では、舌鼓をどんなときにどのタイミングで打つのがいいでしょうか。舌鼓には「次に何かしらの合図を出すよ」という意味があります。そのため、舌鼓の次に出す扶助の前に打つのがいいでしょう。この流れを徹底することが重要です。必ず同じタイミングで舌鼓を打つようにしてください。しかし、この舌鼓の時点で反応をした場合、その次の合図を出す必要はありません。
騎乗時の舌鼓
騎乗時を例にしてみます。脚で強めの合図を送っても反応がありませんでした。次はどうしましょうか。鞭の前に、まずはここで舌鼓を使ってみましょう。舌鼓を2〜3回打っても反応がなければ、鞭を見せたり、振ったりしてみましょう。
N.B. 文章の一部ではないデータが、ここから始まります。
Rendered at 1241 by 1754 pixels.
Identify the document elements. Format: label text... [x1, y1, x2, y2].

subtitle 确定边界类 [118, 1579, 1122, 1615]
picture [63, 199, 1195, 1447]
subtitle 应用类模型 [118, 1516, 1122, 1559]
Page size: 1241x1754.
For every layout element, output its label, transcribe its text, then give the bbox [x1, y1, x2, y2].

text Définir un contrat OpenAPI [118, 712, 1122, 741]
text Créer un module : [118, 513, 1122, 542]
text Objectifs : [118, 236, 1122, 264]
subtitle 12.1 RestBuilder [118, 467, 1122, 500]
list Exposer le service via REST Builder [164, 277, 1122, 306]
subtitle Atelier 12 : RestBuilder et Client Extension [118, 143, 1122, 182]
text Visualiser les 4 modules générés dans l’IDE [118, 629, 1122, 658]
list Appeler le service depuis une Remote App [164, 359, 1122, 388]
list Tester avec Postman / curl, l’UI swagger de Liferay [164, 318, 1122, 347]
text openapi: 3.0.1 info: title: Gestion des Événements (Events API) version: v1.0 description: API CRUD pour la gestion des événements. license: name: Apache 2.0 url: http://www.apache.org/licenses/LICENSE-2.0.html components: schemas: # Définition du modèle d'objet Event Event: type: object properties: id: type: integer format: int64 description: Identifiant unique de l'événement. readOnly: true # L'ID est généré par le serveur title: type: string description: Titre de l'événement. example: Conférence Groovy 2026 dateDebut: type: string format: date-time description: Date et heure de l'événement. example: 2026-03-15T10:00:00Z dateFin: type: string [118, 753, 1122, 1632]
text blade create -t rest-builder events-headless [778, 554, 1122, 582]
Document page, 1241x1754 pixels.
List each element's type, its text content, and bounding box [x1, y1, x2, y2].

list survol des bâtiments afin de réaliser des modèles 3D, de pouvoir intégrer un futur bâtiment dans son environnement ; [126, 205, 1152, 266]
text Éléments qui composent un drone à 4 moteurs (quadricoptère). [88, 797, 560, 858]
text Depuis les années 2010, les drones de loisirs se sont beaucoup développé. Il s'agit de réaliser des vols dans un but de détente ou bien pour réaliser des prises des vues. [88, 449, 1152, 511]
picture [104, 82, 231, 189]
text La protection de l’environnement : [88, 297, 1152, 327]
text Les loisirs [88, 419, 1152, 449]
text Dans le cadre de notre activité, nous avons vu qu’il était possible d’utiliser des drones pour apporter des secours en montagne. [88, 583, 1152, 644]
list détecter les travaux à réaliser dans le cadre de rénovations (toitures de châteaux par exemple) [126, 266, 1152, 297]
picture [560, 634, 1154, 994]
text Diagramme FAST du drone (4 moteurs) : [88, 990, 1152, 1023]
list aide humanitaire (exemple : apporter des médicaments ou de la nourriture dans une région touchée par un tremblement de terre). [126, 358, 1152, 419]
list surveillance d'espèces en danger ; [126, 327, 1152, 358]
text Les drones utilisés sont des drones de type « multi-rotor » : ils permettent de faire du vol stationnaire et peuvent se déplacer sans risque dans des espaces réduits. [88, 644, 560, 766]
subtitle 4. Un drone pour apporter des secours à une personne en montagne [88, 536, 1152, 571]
それでも反応がなければ、鞭を体に当ててみたり、鞭を軽く使ったりする、というように少しずつ扶助を強くしていきます。どこかのタイミングで反応があれば、合図をとめます。しかし、しばらくしてスピードが落ちてきたら、また脚扶助を入れて反応がなければ舌鼓を打つという同じサイクルを繰り返します。同じサイクルで扶助を入れると、馬も扶助の順番を覚えます。鞭を使われたくない馬は、舌鼓の時点で反応しますし、舌鼓を打たれたくない馬は脚扶助で反応します。毎回、バラバラの順番で扶助を入れると、一つ一つの扶助の効果も薄れますし、馬が混乱することもあるのでよくありません。
注意点
舌鼓は強めの扶助です。そのため、最初から頻繁に使うのはよくありません。また、特に音に敏感な馬は舌鼓に反応しやすいので、注意が必要です。話しかけてみたり、小さめの音で舌鼓を打ってみましょう。部班でレッスンをしている場合は他の馬が反応してしまう可能性もありますので、気をつけて使うのがマナーです。とても便利な舌鼓ですが、他の扶助と同様に使いすぎるとやはり反応が鈍くなってしまいます。ここぞという場面やタイミングで使っていきましょう!
まとめ
今回は副扶助である舌鼓について紹介しました。舌鼓はとても便利なコミュニケーションツールではありますが、使い方や使うタイミングには要注意です。舌鼓を効果的に使えば、人も馬もお互い楽に騎乗できるようになります。パートナーになる馬の個性に配慮しながら、上手に舌鼓を使っていきましょう。